■ **Task 1**:
According to the working group announcement, why can stereo reconstruction be improved when fog is present? Answer in one to three sentences.
■ **Task 2**:
Reproduce the stretch of the working group announcement from "The sessions of" through "or data clustering.".

■ **Document section**:

+ + + +

Working group “Machine learning and optimization”

This new working group will be held on Tuesday mornings. It is organized by Romual Elie, Walid Hachem and Gabriel Stoltz. There is a mailing list if you want (gt-appr-opt followed by

The sessions of the working group will be held in the seminar room of CERMICS (2nd floor of Coriolis building, left wing, see here for instructions to reach the building).

May, 14th, 2019

  • 10h-11h Lenka Zdeborova (Institut de Physique Theorique, CEA Saclay), Statistical physics of computational problems [slides]
    What are the problems we can solve using a computer? is one of the very fundamental question in science. We will describe how do we use statistical physics to address this question. We will discuss what insights does physics bring to the field of algorithmic hardness and how is this insight used to develop better algorithms. We will describe examples of applications in artificial neural networks, compressed sensing or data clustering.
  • 11h15-12h15 Etienne Come (Ifsttar), Clustering et données massives de mobilités quelques problèmes, and Jean-Philippe Tarel (Ifsttar), Combined stereo reconstruction and defogging [slides for first talk, slides for the second one]
    Stereo reconstruction serves many outdoor applications, and thus sometimes faces difficulties with foggy weather. However, fog provides depth cues for far away objects. By taking advantages of both stereo and fog cues, stereo reconstruction can be improved in presence of fog. We thus propose an algorithm for combined stereo reconstruction and defogging, based on minimizing adequate energy.

+ + + +

■ **Provided records**:
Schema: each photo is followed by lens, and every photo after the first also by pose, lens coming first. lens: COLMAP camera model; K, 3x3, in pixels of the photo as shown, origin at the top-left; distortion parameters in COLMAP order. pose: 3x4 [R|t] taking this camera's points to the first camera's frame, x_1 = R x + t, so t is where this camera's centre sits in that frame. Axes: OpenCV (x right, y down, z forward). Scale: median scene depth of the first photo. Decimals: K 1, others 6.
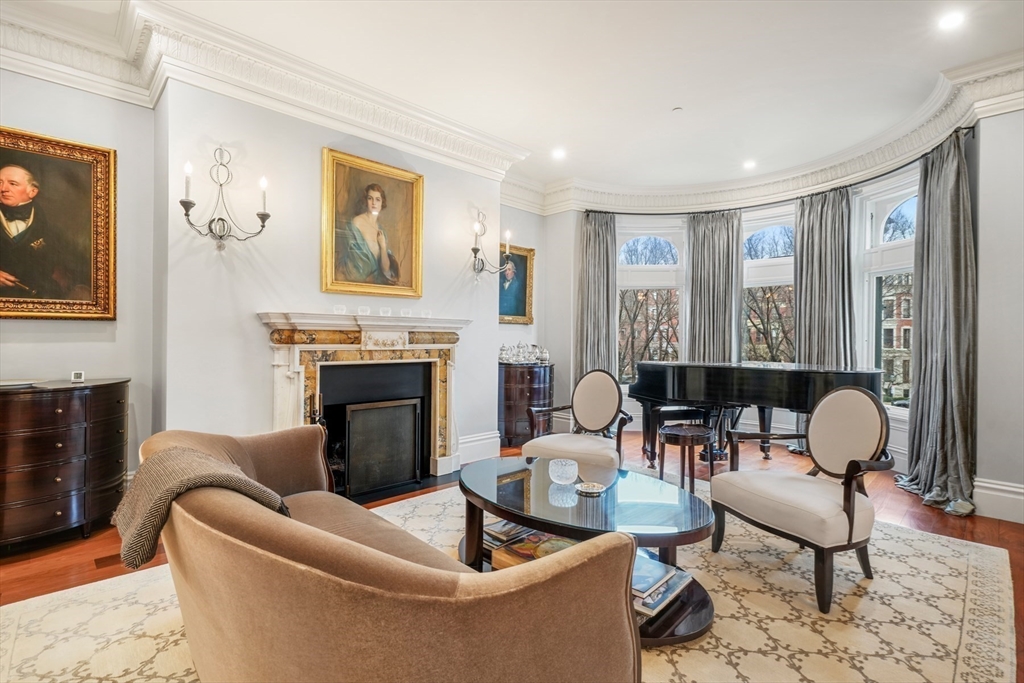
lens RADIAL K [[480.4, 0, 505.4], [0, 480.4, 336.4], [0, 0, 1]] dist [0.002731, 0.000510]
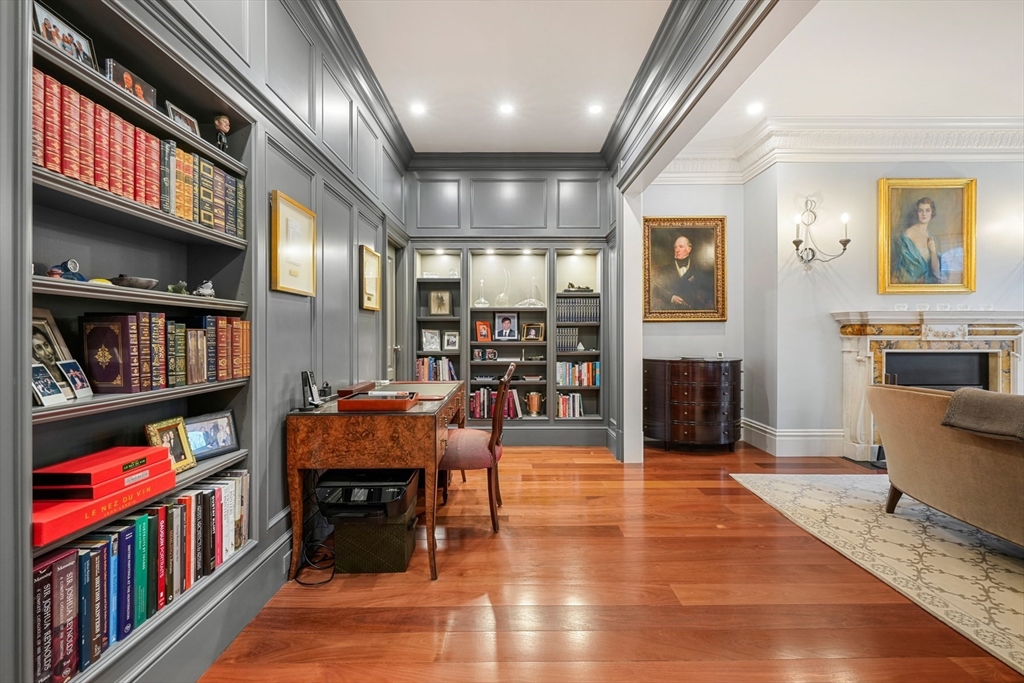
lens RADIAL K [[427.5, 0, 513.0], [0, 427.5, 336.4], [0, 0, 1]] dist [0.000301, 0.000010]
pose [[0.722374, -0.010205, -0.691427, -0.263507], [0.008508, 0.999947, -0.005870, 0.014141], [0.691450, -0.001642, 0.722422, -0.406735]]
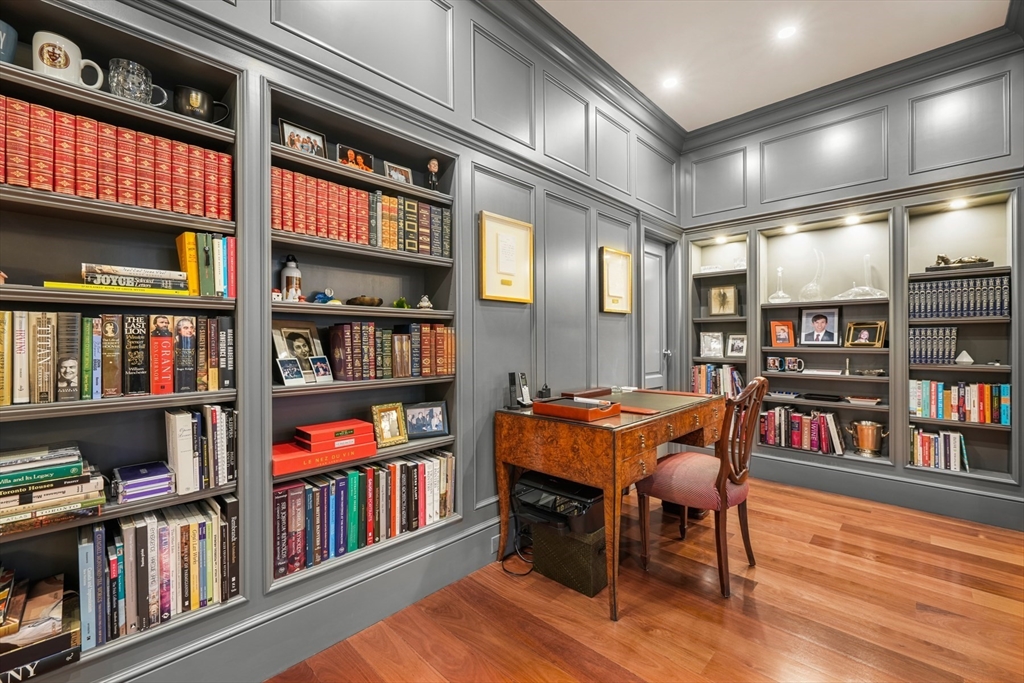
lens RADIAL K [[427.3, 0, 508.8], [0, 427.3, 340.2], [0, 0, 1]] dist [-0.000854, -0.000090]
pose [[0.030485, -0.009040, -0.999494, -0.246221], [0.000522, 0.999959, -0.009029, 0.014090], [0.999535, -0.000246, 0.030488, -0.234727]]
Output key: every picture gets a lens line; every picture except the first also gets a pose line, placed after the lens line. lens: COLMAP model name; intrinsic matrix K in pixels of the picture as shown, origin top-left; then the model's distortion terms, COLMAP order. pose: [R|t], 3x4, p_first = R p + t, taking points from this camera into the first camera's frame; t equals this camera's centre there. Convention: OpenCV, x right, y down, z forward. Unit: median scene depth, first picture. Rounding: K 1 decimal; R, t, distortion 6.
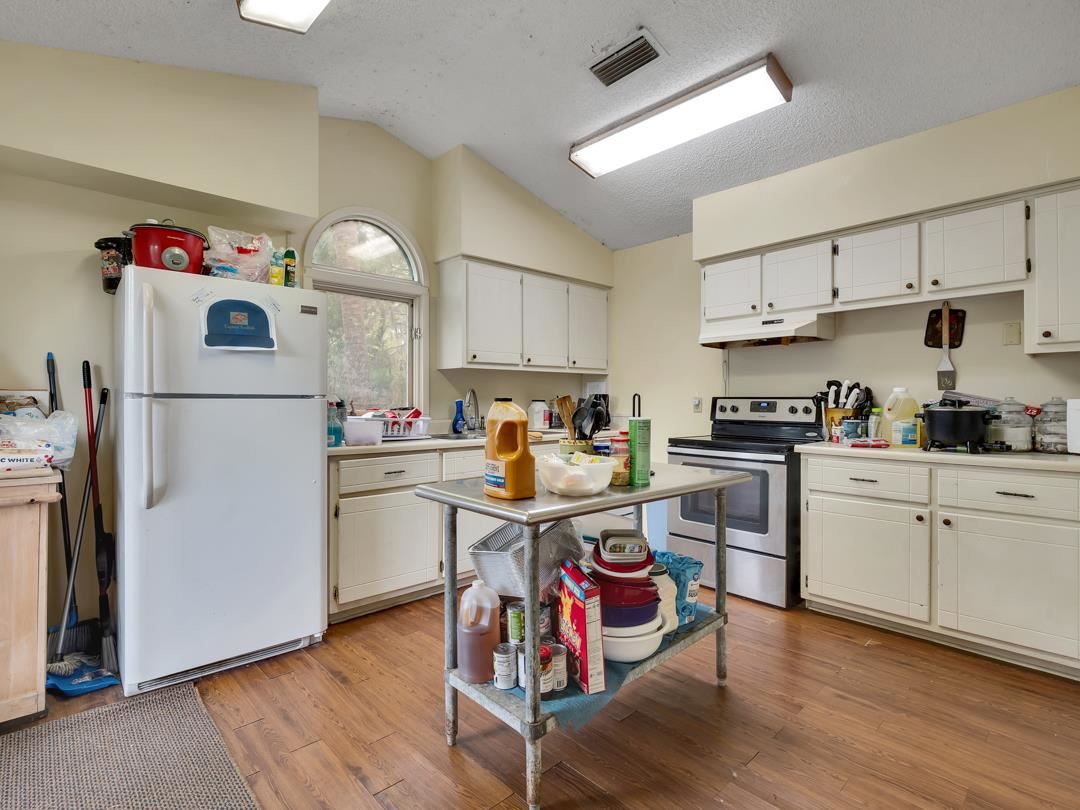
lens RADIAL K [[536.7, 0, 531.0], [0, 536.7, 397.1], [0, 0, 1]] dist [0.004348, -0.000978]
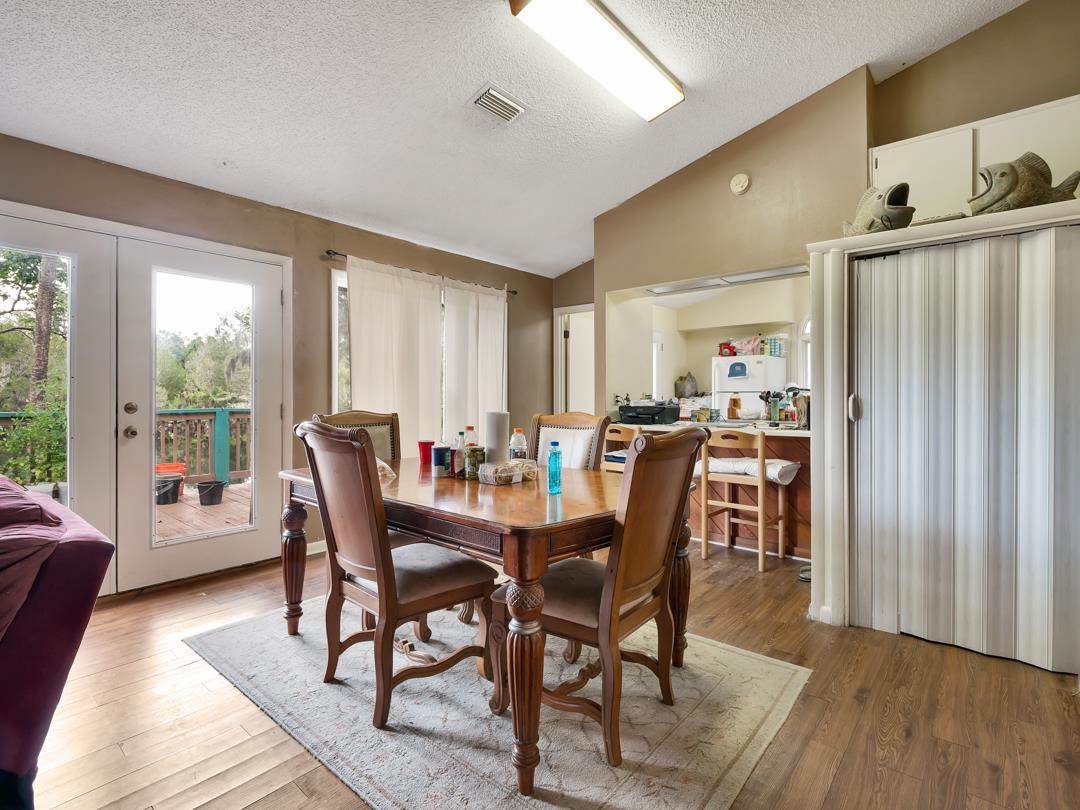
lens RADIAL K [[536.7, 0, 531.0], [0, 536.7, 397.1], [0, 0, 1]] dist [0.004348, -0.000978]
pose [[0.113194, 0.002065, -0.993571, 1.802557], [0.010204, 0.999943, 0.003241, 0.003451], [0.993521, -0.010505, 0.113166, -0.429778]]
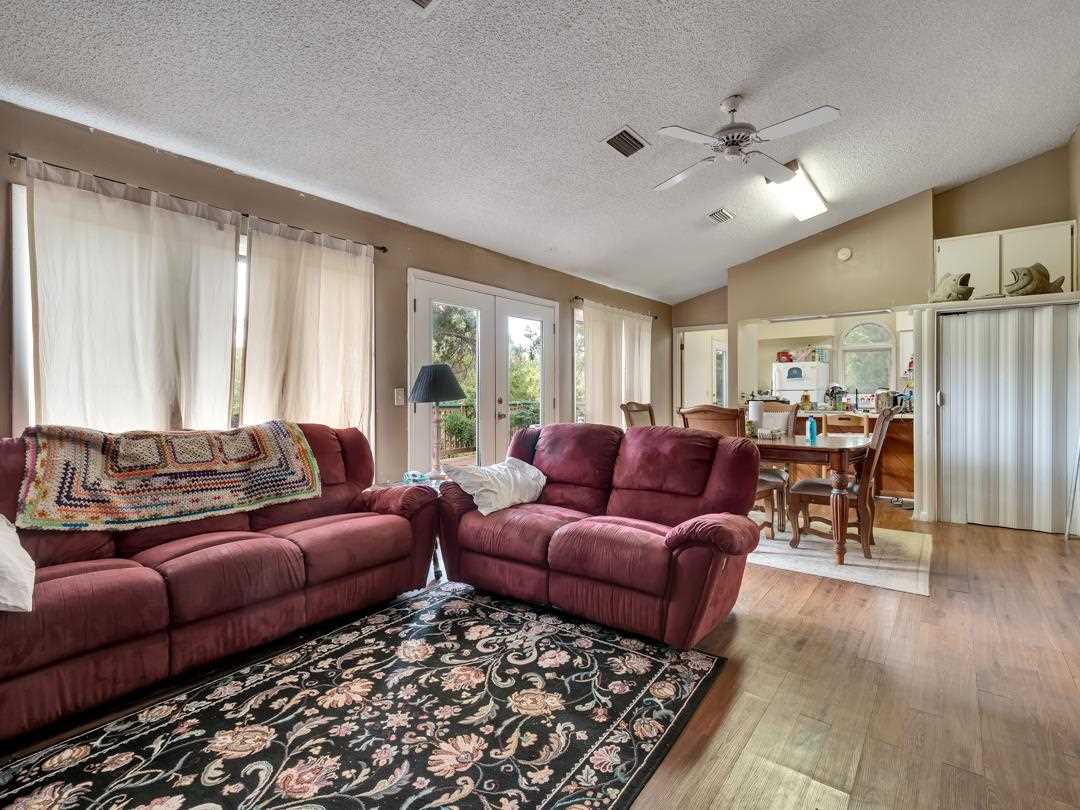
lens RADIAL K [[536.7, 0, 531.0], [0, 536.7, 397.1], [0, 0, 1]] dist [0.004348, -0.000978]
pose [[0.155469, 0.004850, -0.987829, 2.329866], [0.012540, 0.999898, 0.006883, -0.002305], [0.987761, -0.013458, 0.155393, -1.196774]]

+ + + +

■ **Answer section 1**:
Stereo reconstruction serves many outdoor applications and so sometimes faces difficulties in foggy weather, but fog also provides depth cues for far away objects. Taking advantage of both stereo and fog cues therefore allows stereo reconstruction to be improved in the presence of fog.

■ **Answer section 2**:
The sessions of the working group will be held in the seminar room of CERMICS (2nd floor of Coriolis building, left wing, see here for instructions to reach the building).

May, 14th, 2019

  • 10h-11h Lenka Zdeborova (Institut de Physique Theorique, CEA Saclay), Statistical physics of computational problems [slides]
    What are the problems we can solve using a computer? is one of the very fundamental question in science. We will describe how do we use statistical physics to address this question. We will discuss what insights does physics bring to the field of algorithmic hardness and how is this insight used to develop better algorithms. We will describe examples of applications in artificial neural networks, compressed sensing or data clustering.